* start Provided entries *
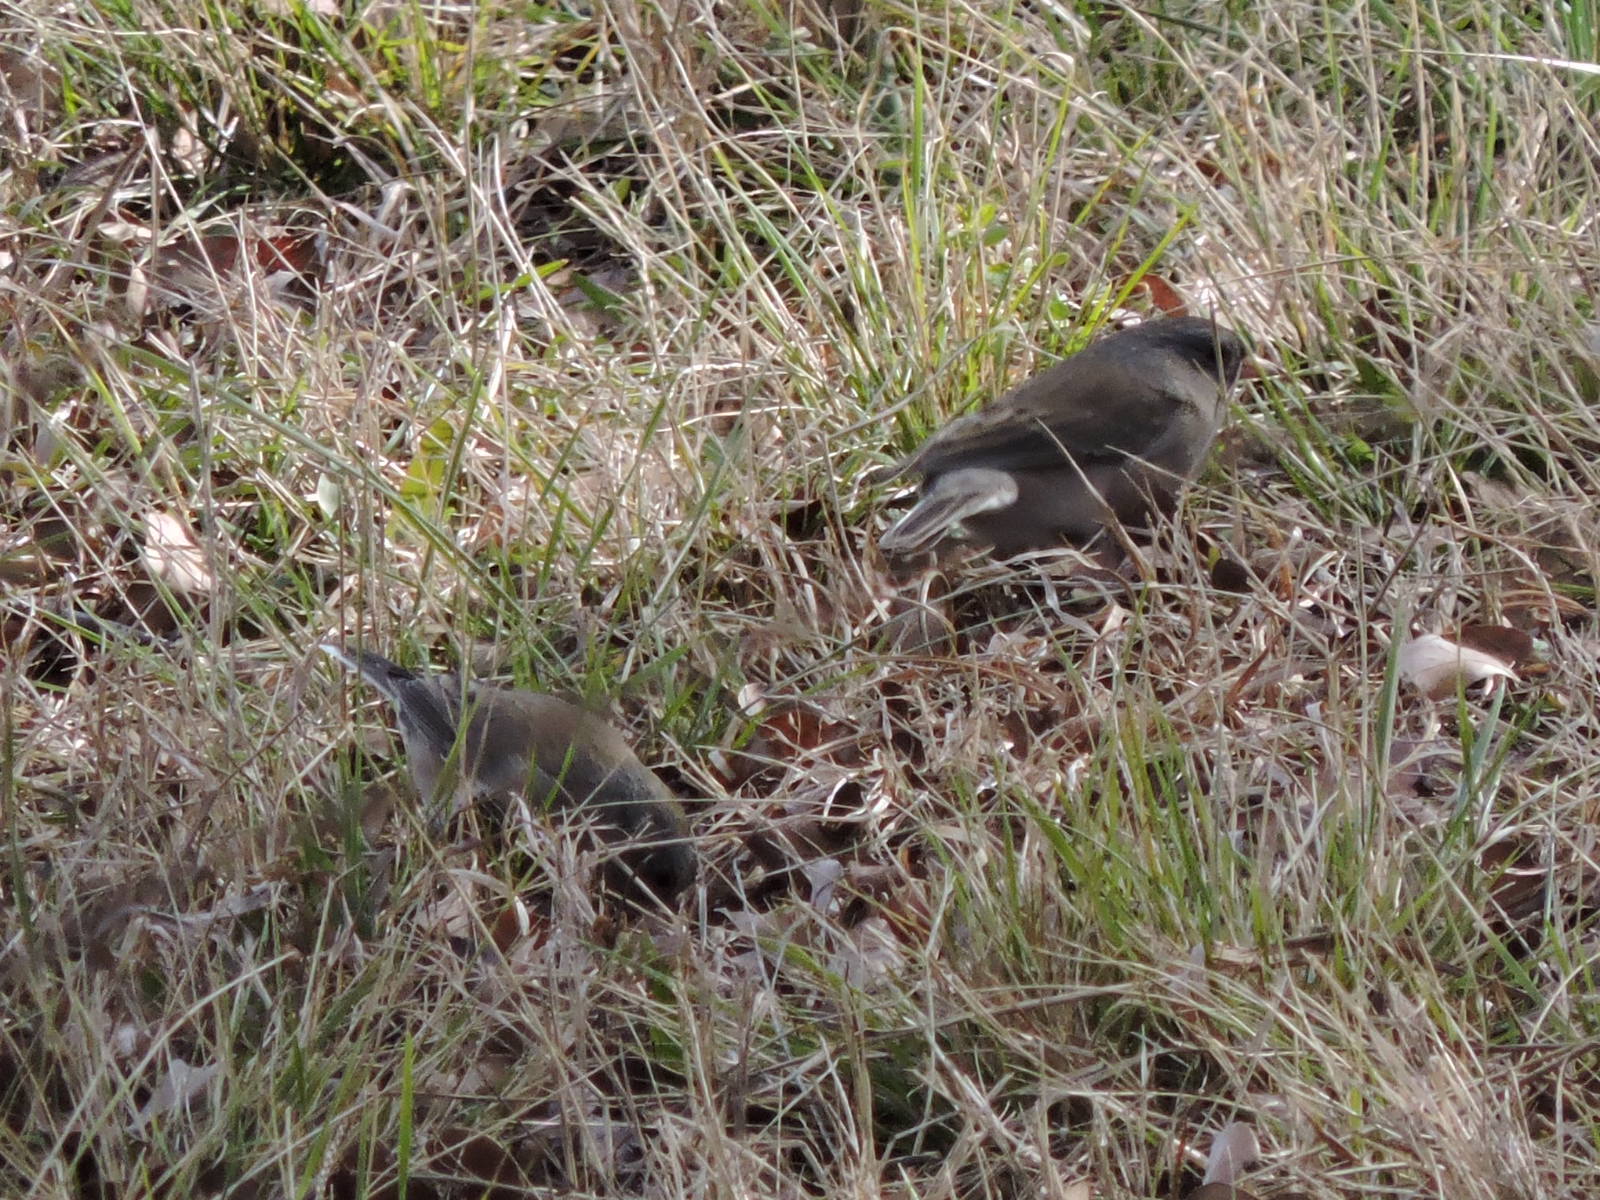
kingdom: Animalia
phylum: Chordata
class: Aves
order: Passeriformes
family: Passerellidae
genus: Junco
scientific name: Junco hyemalis
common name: Dark-eyed junco
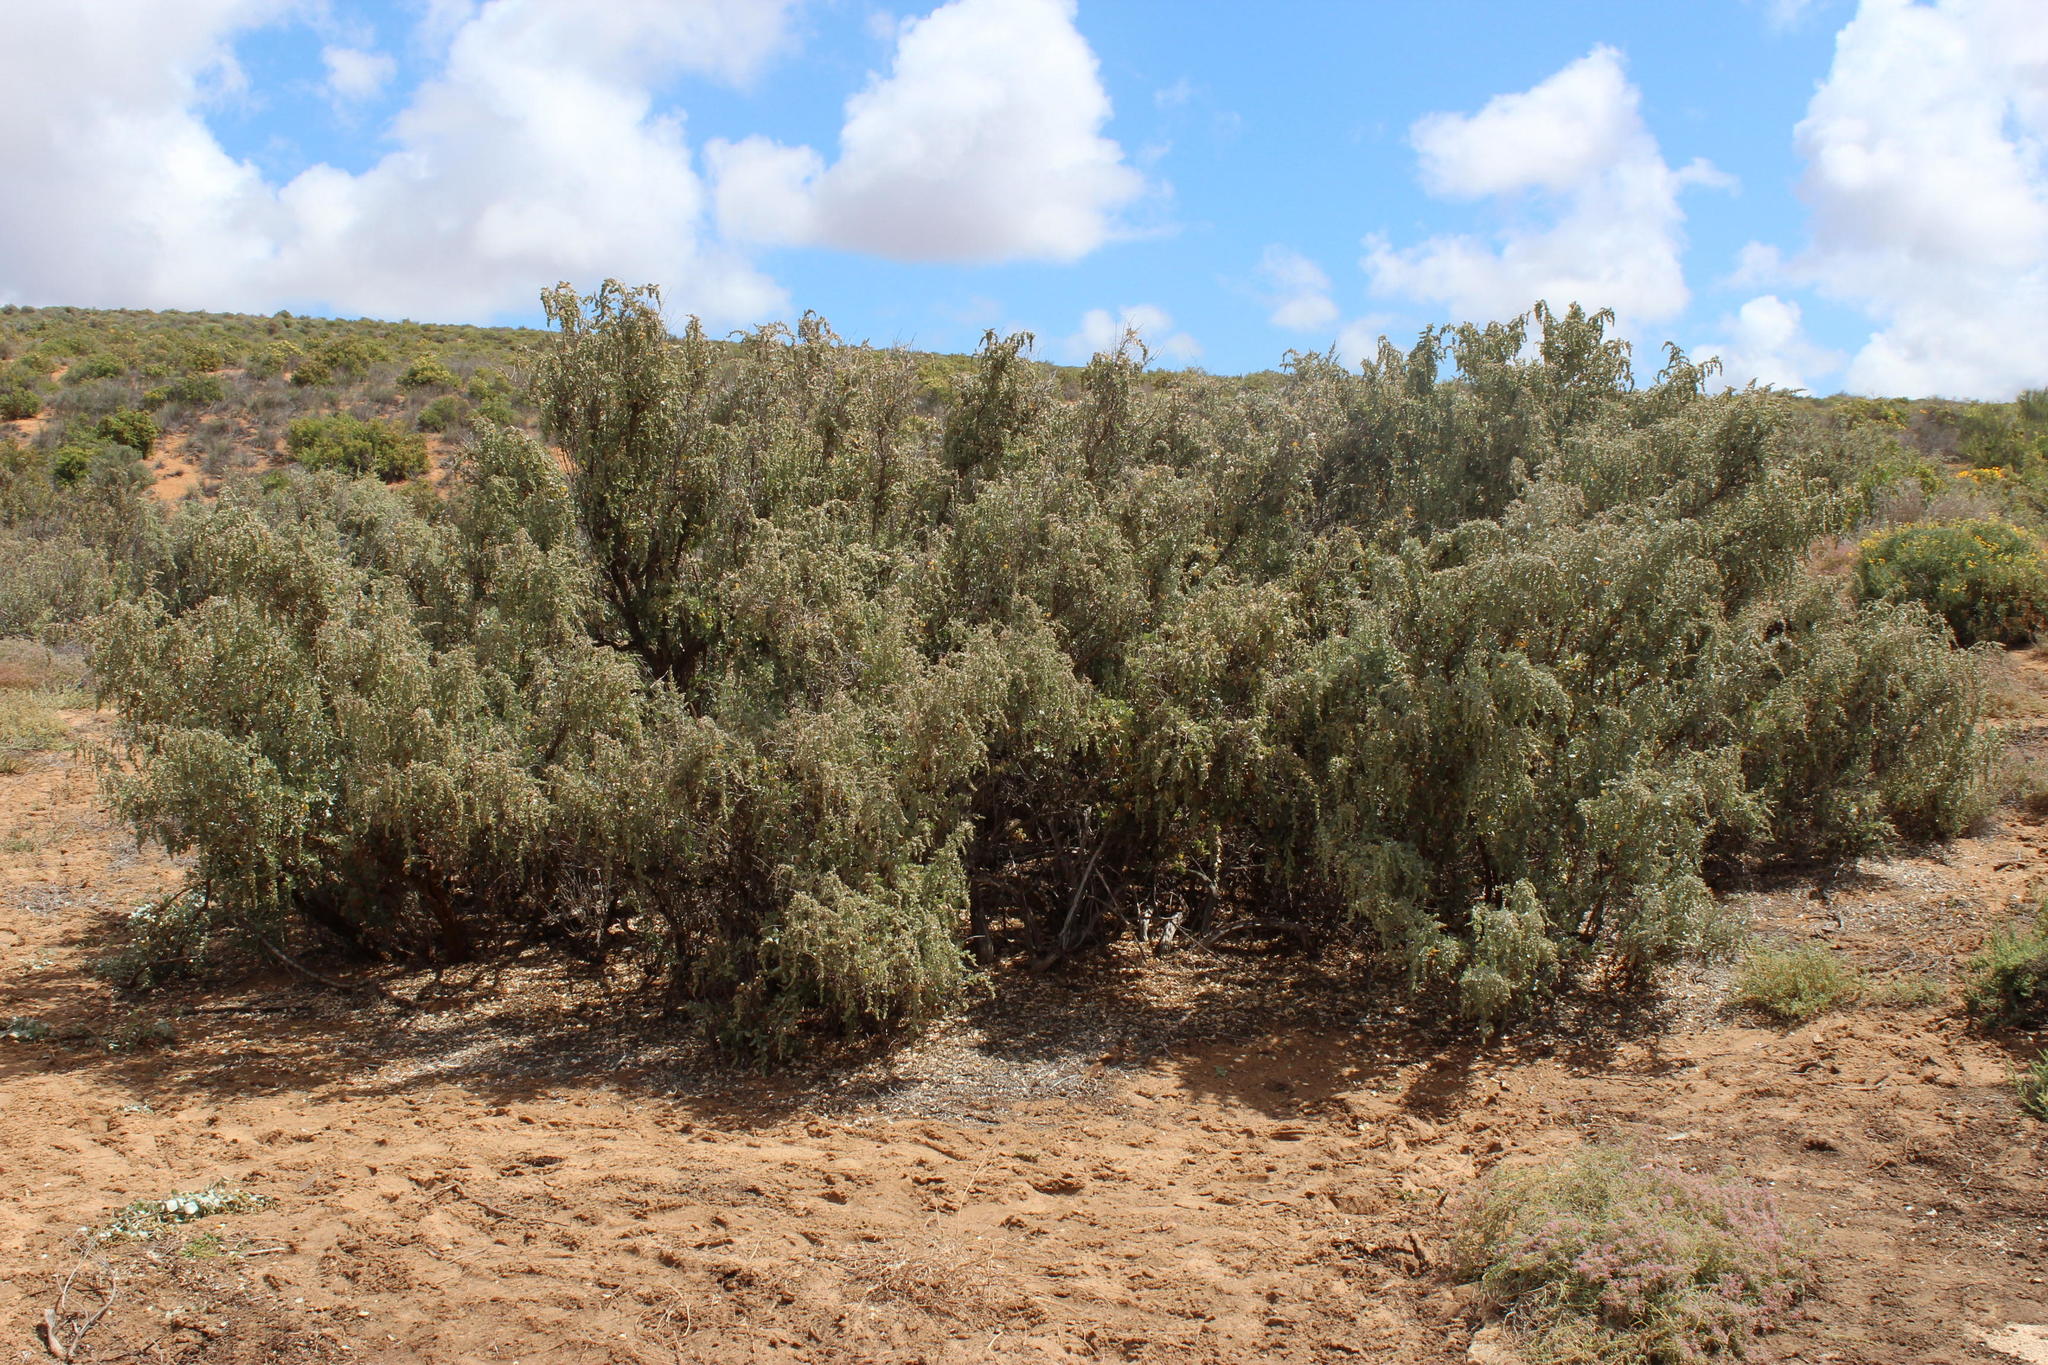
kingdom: Plantae
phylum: Tracheophyta
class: Magnoliopsida
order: Caryophyllales
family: Amaranthaceae
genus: Atriplex
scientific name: Atriplex nummularia
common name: Bluegreen saltbush
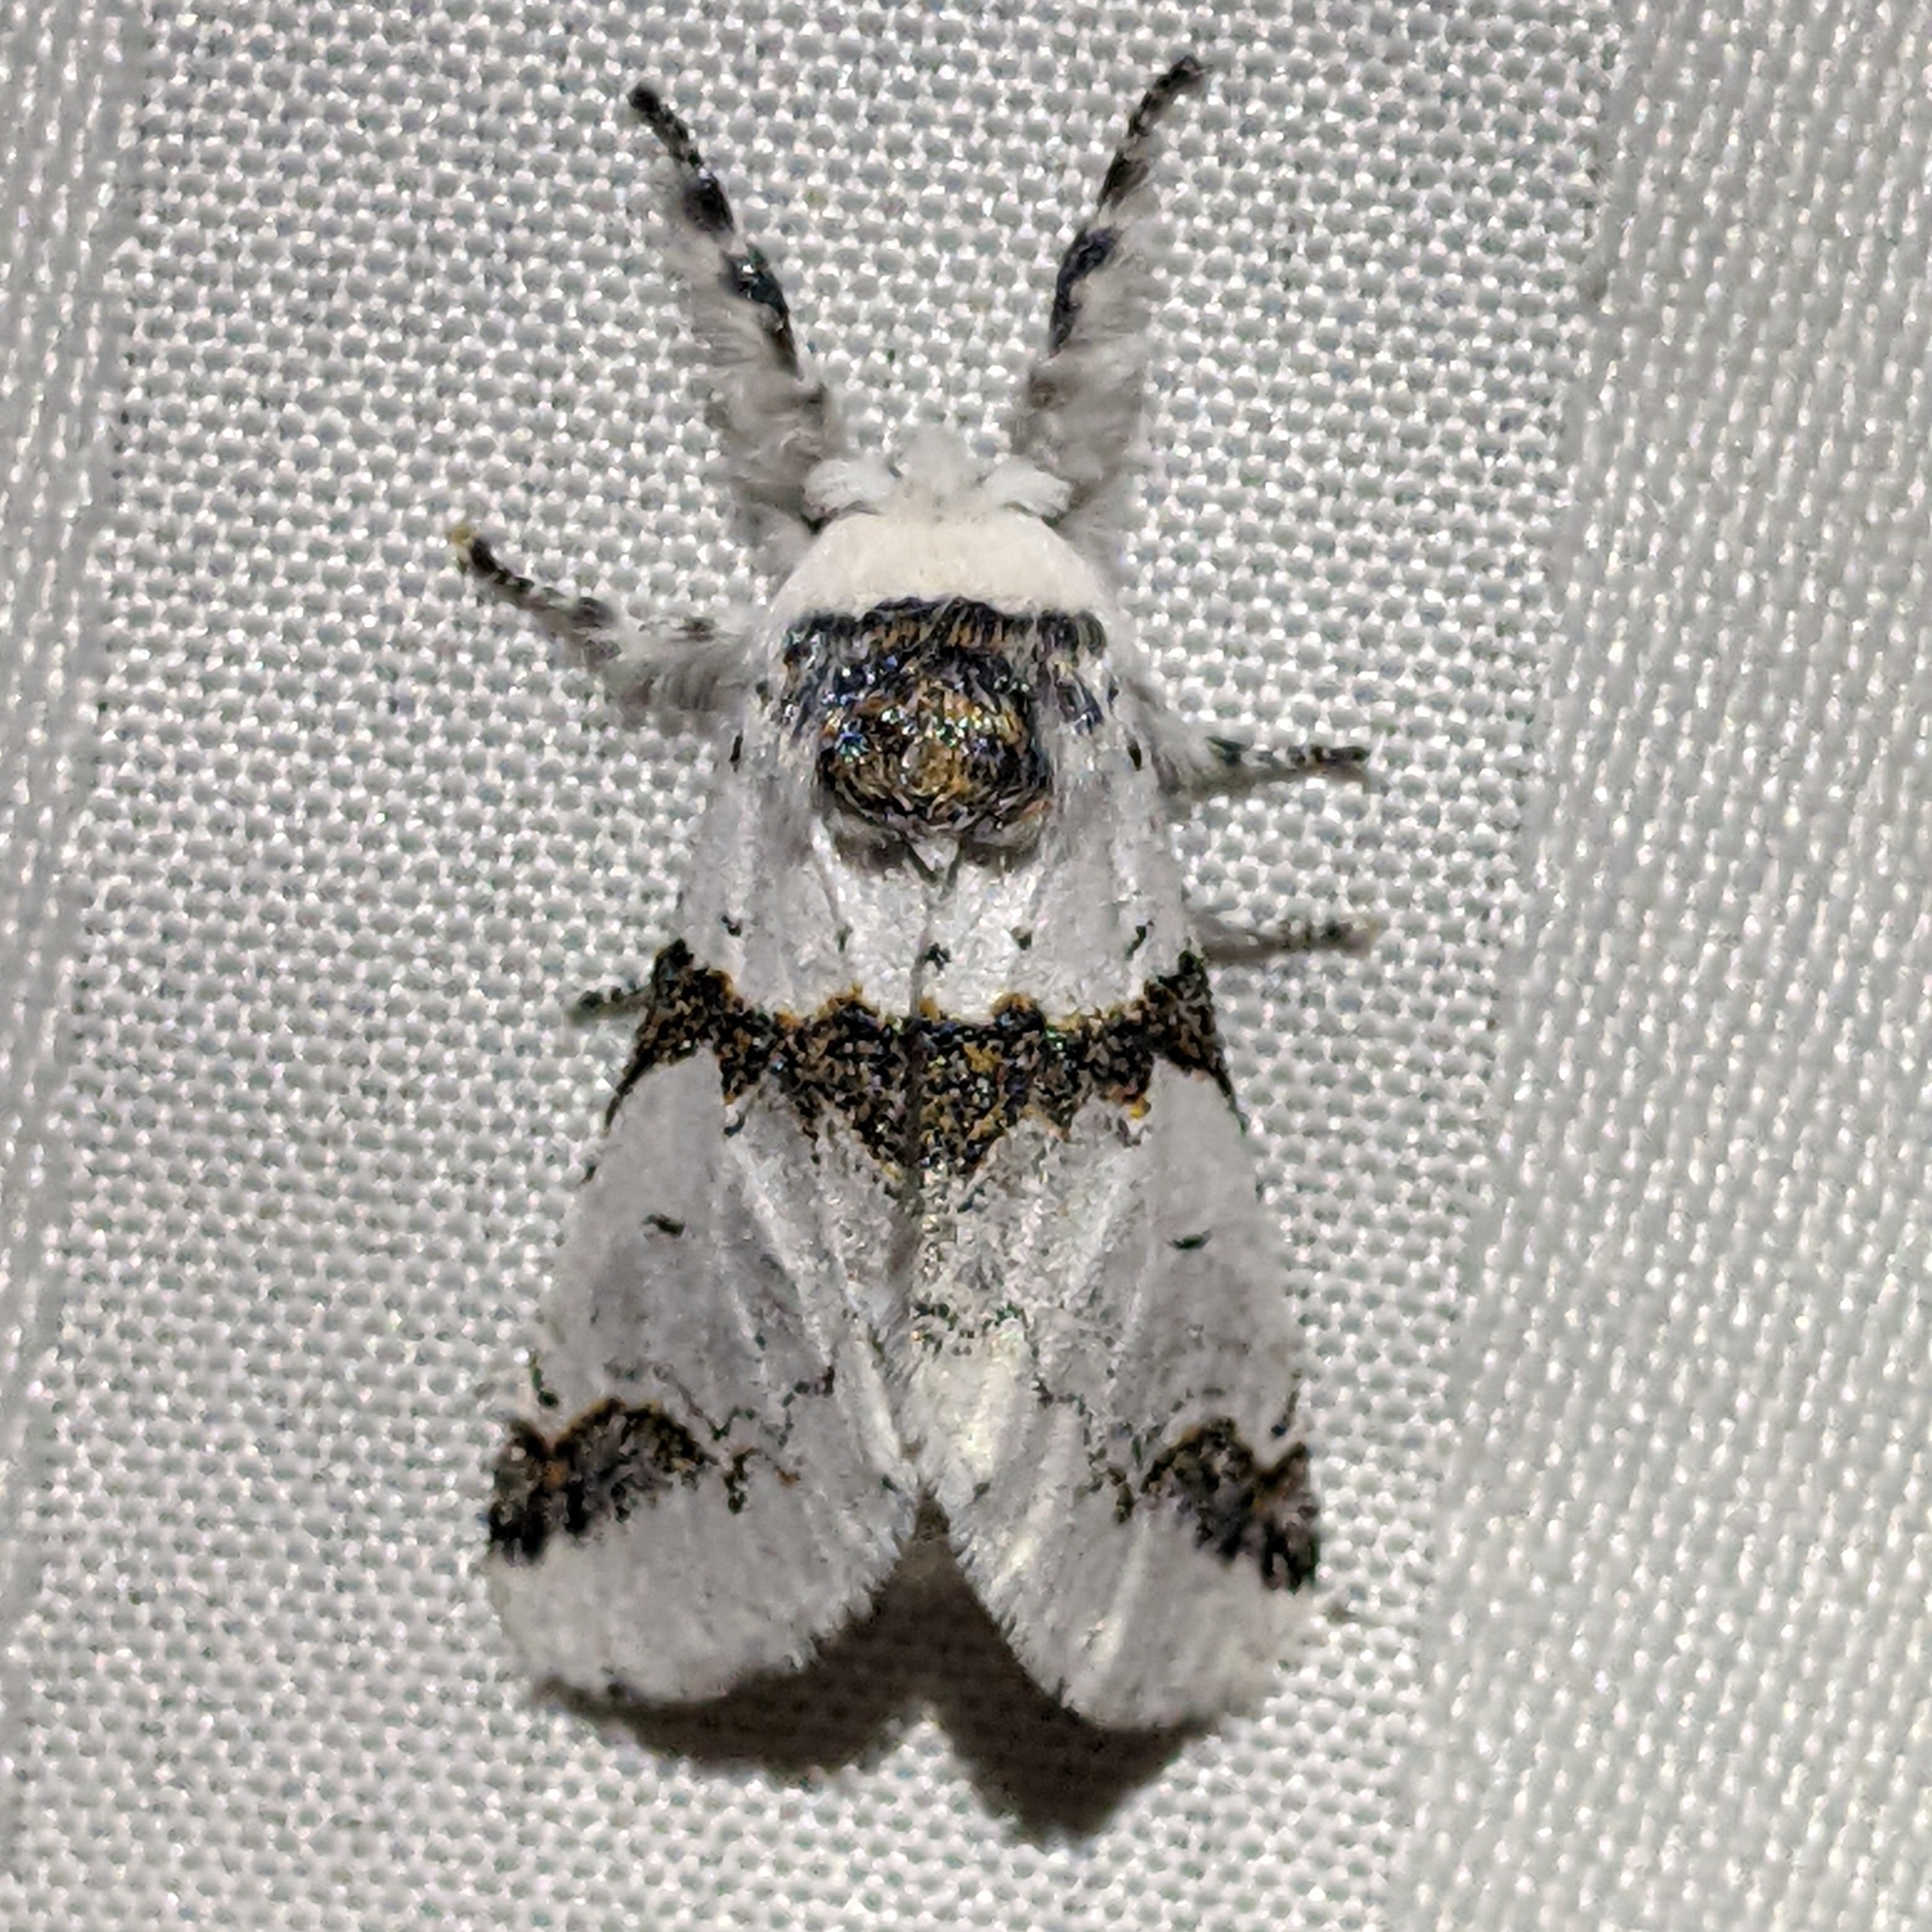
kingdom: Animalia
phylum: Arthropoda
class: Insecta
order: Lepidoptera
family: Notodontidae
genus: Furcula
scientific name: Furcula scolopendrina
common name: Zigzag furcula moth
* end Provided entries *
▶ **Problem to solve**: Retype every line under each of the three records above, from kingdom to common name, keeping each word and letter unchanged. Leave the pictures out of your answer.

▶ **Final answer**:
kingdom: Animalia
phylum: Chordata
class: Aves
order: Passeriformes
family: Passerellidae
genus: Junco
scientific name: Junco hyemalis
common name: Dark-eyed junco
kingdom: Plantae
phylum: Tracheophyta
class: Magnoliopsida
order: Caryophyllales
family: Amaranthaceae
genus: Atriplex
scientific name: Atriplex nummularia
common name: Bluegreen saltbush
kingdom: Animalia
phylum: Arthropoda
class: Insecta
order: Lepidoptera
family: Notodontidae
genus: Furcula
scientific name: Furcula scolopendrina
common name: Zigzag furcula moth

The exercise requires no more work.